Answer from the book reviews:
(a) According to the review headed "Riveting and Thought-provoking Read," what economic disaster does the novel end with?
(b) Which two main characters does the review headed "Excellent historical novel" name?
(c) The French settling of which two places did the history major learn about?
***** TEXT BLOCK
This historical fiction brings to mind Cold Mountain and Thirteen Moons by Charles Frazier. Savage Lands is a totally satisfying read for lovers of good literature.
Sande O. (Rochester, NY)
Riveting and Thought-provoking Read
Clare Clark takes the reader into a very primitive land in her historical novel, Savage Lands. This is not the Louisiana of the antebellum South, this is the pioneer land of 18th century French, English and Native American combatants. The initial background is the French effort to "civilize" settlement of the frontier by sending "casket wives" to the territory and it ends with the Louisiana Bubble, an economic disaster.
Throughout the well-researched narrative we follow the lives of women caught in the drama of settlement, love, betrayal and survival. It is reminiscent in many ways of novels coming out of third world countries today: women's lives playing against a much larger backdrop they cannot control.
Altogether a riveting and thought-provoking read.
Josephine J. (Goshen, CT)
Excellent historical novel
Savage Lands is a beautifully written (almost poetic) story of the early days of Louisiana. Set in the early 1700s, we learn about the French settlers, their relation to the land and to the "savages" that they encounter, befriend, fight, and enslave. The two main characters, Elisabeth and Auguste are finely drawn, fully realized characters, based on real people. Anyone who likes historical fiction will be sure to be intrigued by this compelling story.
Linda Z. (Corydon, IN)
Savage Lands by Clare Clark
As a history major, I really enjoy historical novels and this one was a winner. I learned what a "casket girl" was and a lot about the French settling of Mobile and New Orleans. I have found myself wanting to learn more about this period using the Internet and my local library. Names like Iberville, Bienville and John Law and even Massacre Island have whetted my appetite for more information. Maybe that is one reason why I enjoy historical novels along with a good story which this delivered.
**********
***** DATASET RECORDS
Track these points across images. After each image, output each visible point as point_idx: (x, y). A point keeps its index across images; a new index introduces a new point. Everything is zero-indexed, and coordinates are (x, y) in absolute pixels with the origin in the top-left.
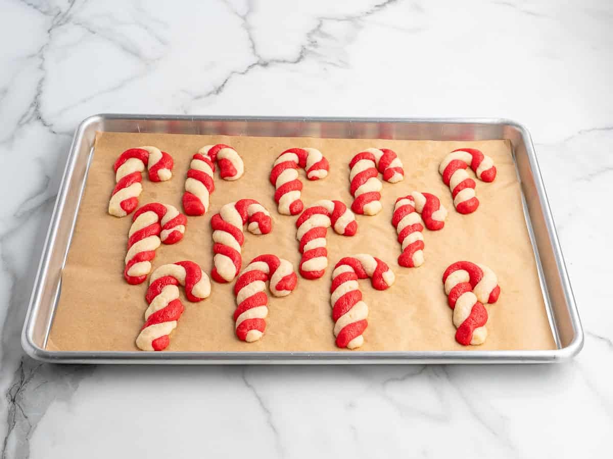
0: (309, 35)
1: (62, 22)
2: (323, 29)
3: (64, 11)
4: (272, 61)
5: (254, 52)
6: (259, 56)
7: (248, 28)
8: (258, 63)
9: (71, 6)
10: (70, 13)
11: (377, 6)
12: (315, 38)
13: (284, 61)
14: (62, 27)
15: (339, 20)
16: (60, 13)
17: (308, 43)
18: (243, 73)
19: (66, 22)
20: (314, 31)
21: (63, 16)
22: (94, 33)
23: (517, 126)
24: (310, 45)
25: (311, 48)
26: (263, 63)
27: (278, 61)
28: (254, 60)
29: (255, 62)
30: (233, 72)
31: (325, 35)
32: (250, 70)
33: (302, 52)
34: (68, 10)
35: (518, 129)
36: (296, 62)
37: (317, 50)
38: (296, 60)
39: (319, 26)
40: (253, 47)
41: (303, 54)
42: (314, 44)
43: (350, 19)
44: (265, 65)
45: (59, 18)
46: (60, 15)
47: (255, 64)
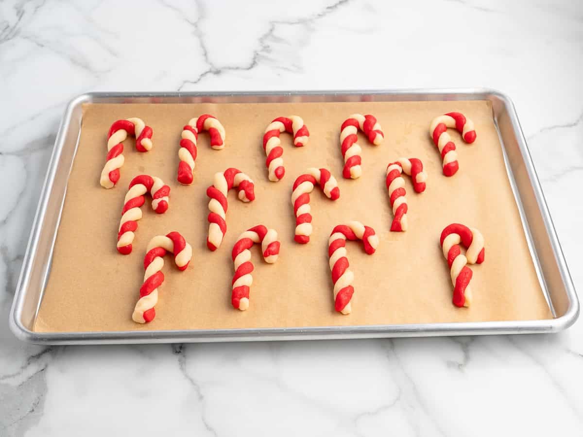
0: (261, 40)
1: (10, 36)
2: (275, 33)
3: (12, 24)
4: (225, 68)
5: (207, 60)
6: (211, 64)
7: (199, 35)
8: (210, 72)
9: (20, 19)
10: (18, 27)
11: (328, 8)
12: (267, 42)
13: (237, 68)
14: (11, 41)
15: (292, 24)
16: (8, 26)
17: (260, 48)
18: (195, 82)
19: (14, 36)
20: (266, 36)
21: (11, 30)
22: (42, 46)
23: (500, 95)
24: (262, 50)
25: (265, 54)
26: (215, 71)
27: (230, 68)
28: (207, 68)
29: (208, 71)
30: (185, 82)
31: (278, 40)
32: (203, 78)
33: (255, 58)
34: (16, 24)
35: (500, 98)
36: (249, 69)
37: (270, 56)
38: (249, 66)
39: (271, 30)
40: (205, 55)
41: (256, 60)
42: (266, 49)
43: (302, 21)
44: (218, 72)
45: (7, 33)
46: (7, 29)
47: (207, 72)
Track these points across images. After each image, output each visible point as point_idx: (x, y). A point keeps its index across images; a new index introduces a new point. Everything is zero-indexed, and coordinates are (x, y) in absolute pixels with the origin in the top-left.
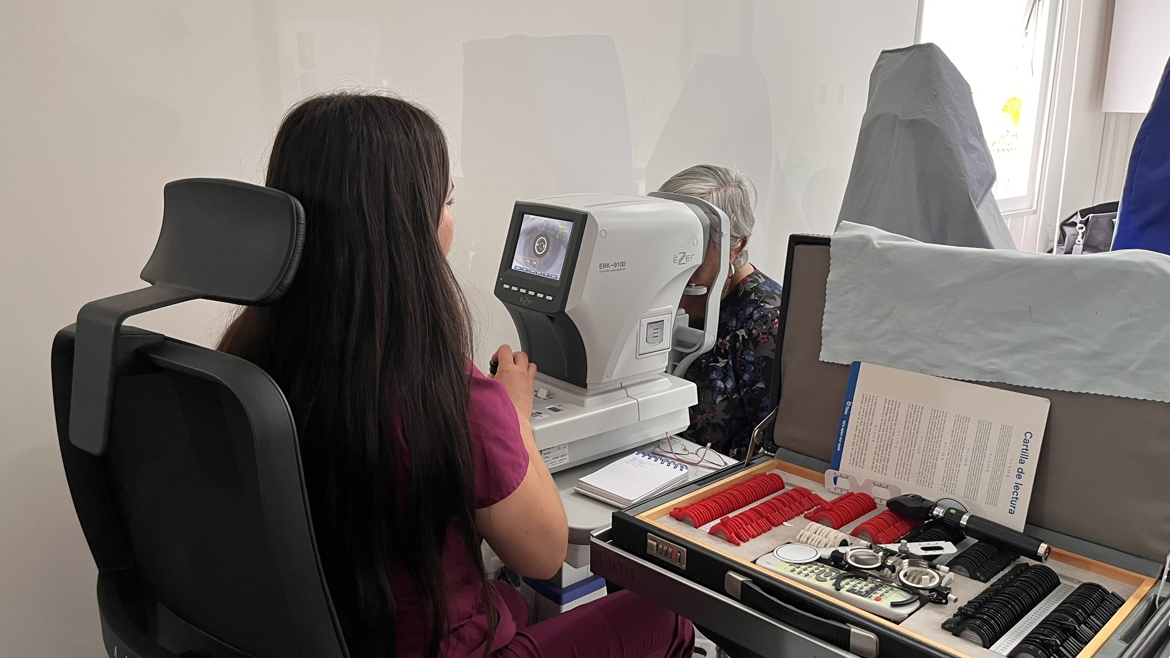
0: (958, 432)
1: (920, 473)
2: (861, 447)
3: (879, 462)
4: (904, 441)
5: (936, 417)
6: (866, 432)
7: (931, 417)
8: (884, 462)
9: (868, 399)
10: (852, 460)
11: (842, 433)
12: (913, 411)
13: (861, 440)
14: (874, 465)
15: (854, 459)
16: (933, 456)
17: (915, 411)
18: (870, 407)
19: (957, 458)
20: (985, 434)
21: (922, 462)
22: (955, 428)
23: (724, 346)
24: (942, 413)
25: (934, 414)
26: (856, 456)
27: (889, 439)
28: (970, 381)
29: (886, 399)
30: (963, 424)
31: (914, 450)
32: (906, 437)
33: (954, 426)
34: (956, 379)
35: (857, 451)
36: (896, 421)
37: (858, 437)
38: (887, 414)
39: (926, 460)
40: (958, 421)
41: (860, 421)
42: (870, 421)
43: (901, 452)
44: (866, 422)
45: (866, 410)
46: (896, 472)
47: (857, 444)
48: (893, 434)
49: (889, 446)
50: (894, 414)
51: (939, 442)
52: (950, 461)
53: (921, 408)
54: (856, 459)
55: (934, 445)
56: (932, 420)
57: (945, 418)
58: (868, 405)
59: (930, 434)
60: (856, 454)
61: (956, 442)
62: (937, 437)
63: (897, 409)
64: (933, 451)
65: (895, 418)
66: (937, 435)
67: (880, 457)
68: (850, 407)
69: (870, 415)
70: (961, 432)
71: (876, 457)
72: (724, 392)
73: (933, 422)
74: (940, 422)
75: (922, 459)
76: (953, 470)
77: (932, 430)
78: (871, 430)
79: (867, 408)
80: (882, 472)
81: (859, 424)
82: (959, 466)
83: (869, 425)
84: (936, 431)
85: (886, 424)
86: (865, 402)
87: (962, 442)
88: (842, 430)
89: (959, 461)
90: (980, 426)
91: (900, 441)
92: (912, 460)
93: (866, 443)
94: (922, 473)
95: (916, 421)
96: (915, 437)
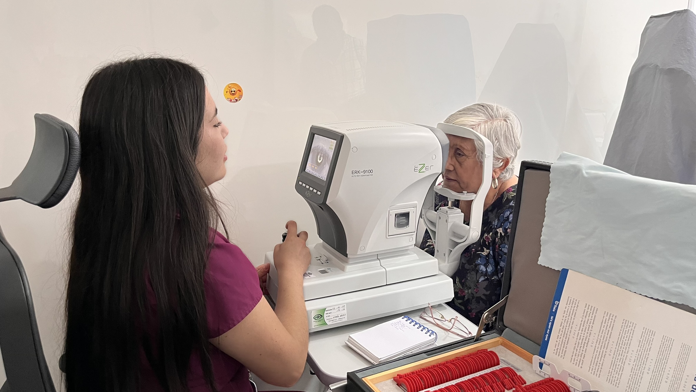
**********
WRITTEN RESPONSE:
(a) The Louisiana Bubble
(b) Elisabeth and Auguste
(c) Mobile and New Orleans